CodePudding user response:
First, I don't understand why you need the distinct key word. I think the correlated sub-query will not work. Use a common table expression instead. Please see code below.
--
-- Use common table expression instead of correlated sub query
--
WITH cte_cost_by_center_n_date
(
SELECT
costcenterkey,
ProductionDate,
sum(DurationDayFrac * FixedCashCostAE) as TotalCost
FROM
hive_metastore.oth_opsdbconf.operations_db___asset_effectiveness_daily_reporting
GROUP BY
costcenterkey,
ProductionDate
)
SELECT
adr.ProductionDate,
adr.CostCenterKey,
adr.AEMainCategoryKey,
sum(adr.DurationDayFrac*adr.FixedCashCostAE) * 100 / adr_sub.TotalCost as AELossMagnitude
FROM
hive_metastore.oth_opsdbconf.operations_db___asset_effectiveness_daily_reporting as adr
JOIN
cte_cost_by_center_n_date as adr_sub
ON
adr_sub.costcenterkey = adr.costcenterkey
AND adr_sub.ProductionDate = adr.ProductionDate
WHERE
adr.DurationDayFrac != 0
AND adr.ProductionDate <= Current_Date()
AND adr.ProductionDate >= '2017-01-01'
AND adr.SiteName in ('Ludwigshafen','Schwarzheide','Antwerpen')

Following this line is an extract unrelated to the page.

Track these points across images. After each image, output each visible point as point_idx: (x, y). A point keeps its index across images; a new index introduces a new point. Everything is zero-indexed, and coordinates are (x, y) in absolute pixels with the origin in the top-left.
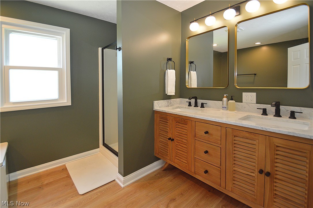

AND adr.AreaIsCurrent = 'true'
GROUP BY
adr.ProductionDate,
adr.CostCenterKey,
adr.AEMainCategoryKey
ORDER BY
adr.ProductionDate,
adr.CostCenterKey,
adr.AEMainCategoryKey
CodePudding user response:
Here is a data set that I have locally, Adventure works. Let's figure out sales at the company level regardless of region.
select
d.CalendarYear,
d.CalendarQuarter,
sum(s.SalesAmount) as CompanyAmt
from
star.fact_internet_sales as s
join
star.dim_date as d
on
s.OrderDateKey = d.DateKey
where
d.CalendarYear = 2013
group by
d.CalendarYear,
d.CalendarQuarter
order by
d.CalendarYear,
d.CalendarQuarter
Next, lets figure out sales are the regional level (territory).
select
d.CalendarYear,
d.CalendarQuarter,
s.SalesTerritoryKey,
sum(s.SalesAmount) as RegionAmt
from
star.fact_internet_sales as s
join
star.dim_date as d
on
s.OrderDateKey = d.DateKey
where
d.CalendarYear = 2013
group by
d.CalendarYear,
d.CalendarQuarter,
s.SalesTerritoryKey
order by
d.CalendarYear,
d.CalendarQuarter,
s.SalesTerritoryKey
Last, use the CTE to bring in a total so that we can figure out what percentage does each territory contribute to sales for a given quarter.
-- Sales per qtr at company level
with cte_whole_company as
(
select
d.CalendarYear,
d.CalendarQuarter,
sum(s.SalesAmount) as CompanyAmt
from
star.fact_internet_sales as s
join
star.dim_date as d
on
s.OrderDateKey = d.DateKey
where
d.CalendarYear = 2013
group by
d.CalendarYear,
d.CalendarQuarter
order by
d.CalendarYear,
d.CalendarQuarter
)
-- Aggregated sales at territory with pct/contribution
select
d.CalendarYear,
d.CalendarQuarter,
s.SalesTerritoryKey,
sum(s.SalesAmount) as RegionAmt,
first(c.CompanyAmt) as CompanyAmt,
sum(s.SalesAmount) / first(c.CompanyAmt) * 100 as PctAmt
from
star.fact_internet_sales as s
join
star.dim_date as d
on
s.OrderDateKey = d.DateKey
join
cte_whole_company as c
on
d.CalendarYear = c.CalendarYear and
d.CalendarQuarter = c.CalendarQuarter
where
d.CalendarYear = 2013
group by
d.CalendarYear,
d.CalendarQuarter,
s.SalesTerritoryKey
order by
d.CalendarYear,
d.CalendarQuarter,
s.SalesTerritoryKey
My original statement that sub-queries can not be used in aggregations is true. Yes, you might be able to create a derived query or even create a temporary view, but I like common table expressions.